In molte regioni del nostro pianeta, in estate gli incendi boschivi rappresentano una concreta e grave minaccia per abitazioni e infrastrutture, causano danni economici ingenti e, purtroppo, anche perdita di vite umane. Seppure la maggior parte degli incendi sia dovuta a cause antropiche, accidentali o volontarie, l’estensione dell’incendio – in particolare dell’area bruciata – dipende in modo significativo dalle condizioni meteo-climatiche e dalle caratteristiche del ʻcombustibileʼ, in particolare dal grado di umidità e dall’abbondanza del materiale che lo alimenta, ad esempio la legna. Poter fornire una stima dell’area a rischio con mesi di anticipo, così da predisporre adeguate misure di controllo e prevenzione, è evidentemente molto importante.
Sulla rivista Nature Communications è appena stato pubblicato uno studio dell’Istituto di geoscienze e georisorse del Consiglio nazionale delle ricerche (Cnr-Igg) di Pisa e dell’Università di Barcellona che affronta questo problema e mostra come utilizzare le previsioni stagionali fornite dai centri meteorologici, combinante con modelli empirici dell’impatto degli incendi, per ottenere stime quantitative dell’area bruciata attesa nei mesi successivi a scala globale. “Gli studi condotti negli scorsi anni ci hanno permesso di sviluppare una serie di modelli empirici che legano l’area bruciata dagli incendi alle caratteristiche della precipitazione e della temperatura nei mesi e negli anni precedenti l’incendio.
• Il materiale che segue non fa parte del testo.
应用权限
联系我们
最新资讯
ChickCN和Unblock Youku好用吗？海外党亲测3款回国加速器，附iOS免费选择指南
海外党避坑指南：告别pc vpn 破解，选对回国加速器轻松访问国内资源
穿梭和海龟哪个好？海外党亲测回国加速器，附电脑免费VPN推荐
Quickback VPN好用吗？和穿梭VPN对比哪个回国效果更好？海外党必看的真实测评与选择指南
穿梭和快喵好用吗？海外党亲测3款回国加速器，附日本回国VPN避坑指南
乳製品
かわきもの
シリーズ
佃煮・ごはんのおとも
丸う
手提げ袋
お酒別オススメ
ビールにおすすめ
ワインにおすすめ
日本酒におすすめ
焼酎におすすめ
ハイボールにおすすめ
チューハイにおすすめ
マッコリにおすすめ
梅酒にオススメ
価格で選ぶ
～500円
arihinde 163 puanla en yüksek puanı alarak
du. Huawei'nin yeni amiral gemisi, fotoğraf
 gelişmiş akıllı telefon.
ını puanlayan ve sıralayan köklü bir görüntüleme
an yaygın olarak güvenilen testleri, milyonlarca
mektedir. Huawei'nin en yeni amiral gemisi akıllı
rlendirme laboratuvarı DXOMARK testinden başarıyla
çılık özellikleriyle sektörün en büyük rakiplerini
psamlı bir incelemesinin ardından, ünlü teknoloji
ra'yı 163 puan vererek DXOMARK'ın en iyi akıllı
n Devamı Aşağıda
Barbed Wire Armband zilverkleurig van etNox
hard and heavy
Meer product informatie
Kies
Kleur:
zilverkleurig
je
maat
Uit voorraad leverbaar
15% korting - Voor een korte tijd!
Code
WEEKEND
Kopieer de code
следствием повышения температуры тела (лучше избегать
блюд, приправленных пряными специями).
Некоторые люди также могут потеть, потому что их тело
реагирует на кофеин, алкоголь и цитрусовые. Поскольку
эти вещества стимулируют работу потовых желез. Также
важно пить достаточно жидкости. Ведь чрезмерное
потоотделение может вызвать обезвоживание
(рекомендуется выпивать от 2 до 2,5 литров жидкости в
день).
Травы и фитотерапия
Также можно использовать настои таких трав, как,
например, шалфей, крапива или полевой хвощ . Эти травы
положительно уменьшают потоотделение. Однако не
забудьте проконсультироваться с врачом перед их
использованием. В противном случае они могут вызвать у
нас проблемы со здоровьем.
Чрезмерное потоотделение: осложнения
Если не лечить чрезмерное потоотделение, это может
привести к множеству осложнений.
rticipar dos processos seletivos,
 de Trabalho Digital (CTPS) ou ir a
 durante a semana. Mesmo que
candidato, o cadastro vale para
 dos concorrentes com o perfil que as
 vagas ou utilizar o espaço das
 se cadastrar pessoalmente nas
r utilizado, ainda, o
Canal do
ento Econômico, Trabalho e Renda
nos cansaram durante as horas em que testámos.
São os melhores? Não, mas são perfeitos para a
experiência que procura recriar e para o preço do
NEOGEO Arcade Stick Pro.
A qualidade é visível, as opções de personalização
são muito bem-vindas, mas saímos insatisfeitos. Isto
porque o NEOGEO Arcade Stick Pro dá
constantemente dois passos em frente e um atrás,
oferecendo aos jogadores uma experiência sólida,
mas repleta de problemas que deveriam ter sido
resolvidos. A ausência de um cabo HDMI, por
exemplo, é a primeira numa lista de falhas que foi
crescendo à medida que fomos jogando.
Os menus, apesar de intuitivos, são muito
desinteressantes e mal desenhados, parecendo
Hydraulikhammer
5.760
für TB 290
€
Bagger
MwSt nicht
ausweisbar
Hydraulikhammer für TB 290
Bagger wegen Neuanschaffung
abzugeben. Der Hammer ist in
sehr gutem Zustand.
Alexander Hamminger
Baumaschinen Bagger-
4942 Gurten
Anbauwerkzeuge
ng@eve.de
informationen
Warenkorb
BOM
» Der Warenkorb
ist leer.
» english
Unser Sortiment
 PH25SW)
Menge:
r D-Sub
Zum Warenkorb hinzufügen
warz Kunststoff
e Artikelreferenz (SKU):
I modelli sono stati validati sui dati disponibili in Europa mediterranea e in molte altre aree del Pianeta, utili per la stima dell’area bruciata attesa a livello globale”, spiega Antonello Provenzale, direttore del Cnr-Igg. “Il nostro approccio combina ricerca di base, utilizzo dei grandi database internazionali e risultati direttamente applicabili alla sicurezza delle popolazioni e alla pianificazione delle misure di salvaguardia, utilizzando le previsioni stagionali per migliorare la stima dell’importante impatto esercitato su questi eventi dalla variabilità climatica”.
“I modelli empirici, una volta validati, sono stati ʻforzati’ dalle previsioni stagionali”, conclude Marco Turco dell’Università di Barcellona, primo autore dello studio. “Confrontando le stime fornite dei modelli di incendio così forzati, si è visto che per ampie regioni del pianeta si riesce a migliorare significativamente la predicibilità dell’area bruciata a scala stagionale”.